ACTIVITY: Using the passage below about the novel set in a collapsed North America, explain why conditions improve for Cal and Frida after two years in the wild.

EXTRACTED TEXT:
####
No, this is not a new garden city, advertising its charms.  Pines is a gated community somewhere in North America, after most of society has collapsed.  In this, her debut novel, acclaimed US author Edan Lepucki, graduate of the famous Iowa Writers’ Workshop and acclaimed for her short stories, gives her take on the near future.

Central characters Cal and Frida have fled from Los Angeles and live in the wild.  Earthquakes and freak weather have left a trail of destruction:  cities have shut down, there is no Internet, no law and order.  Somehow, the privileged few have pre-empted disaster and shut themselves up in safety.

Calvin (known as Cal, short for ‘California’, his nickname) is an idealist.  Safety, for him, is the two of them going it alone, in a grim shed in the back of nowhere.  Two years in, they grow their own food and eke out domestic supplies brought with them or bartered from August, a mysterious itinerant trader.  Life is hard, and lonely.  Conditions improve when newly-discovered neighbours take poison and die, leaving a more comfortable home to move into.
####
DATA BLOCK:
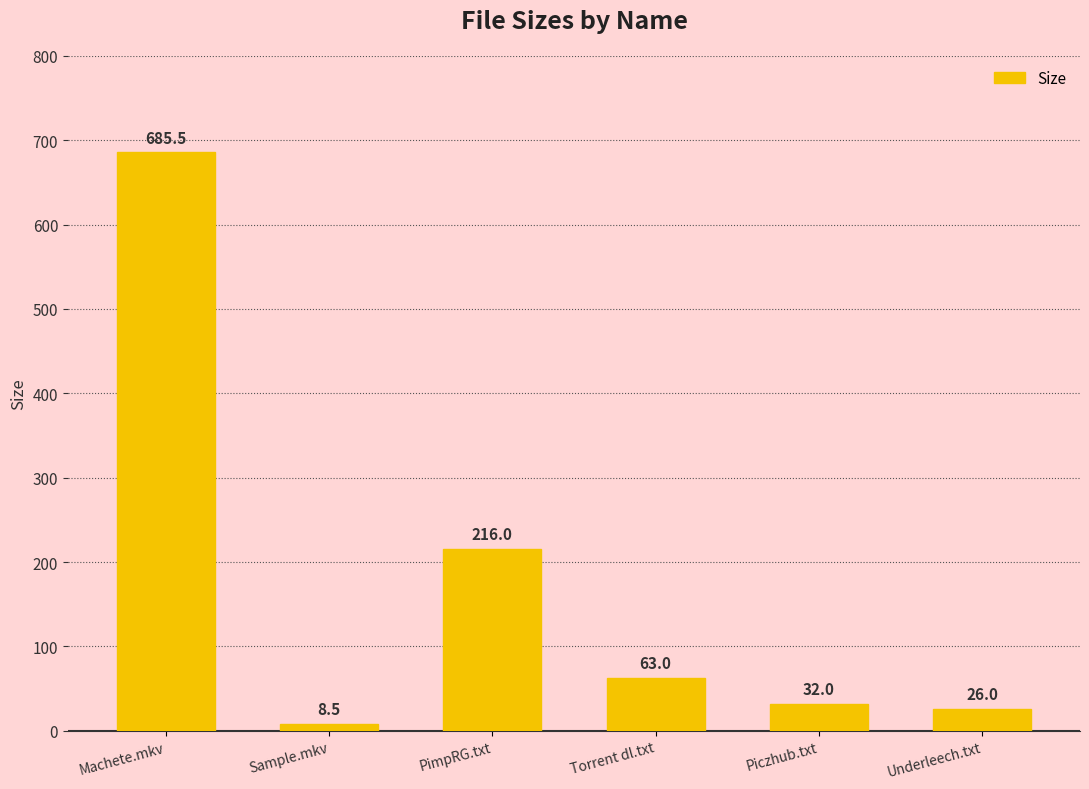

Reading right to left, what are all the values shown in this chart?

Underleech.txt=26.0	Piczhub.txt=32.0	Torrent dl.txt=63.0	PimpRG.txt=216.0	Sample.mkv=8.5	Machete.mkv=685.5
####
FINAL ANSWER: Conditions improve because newly discovered neighbors take poison and die. Their deaths leave a more comfortable home that Cal and Frida can move into.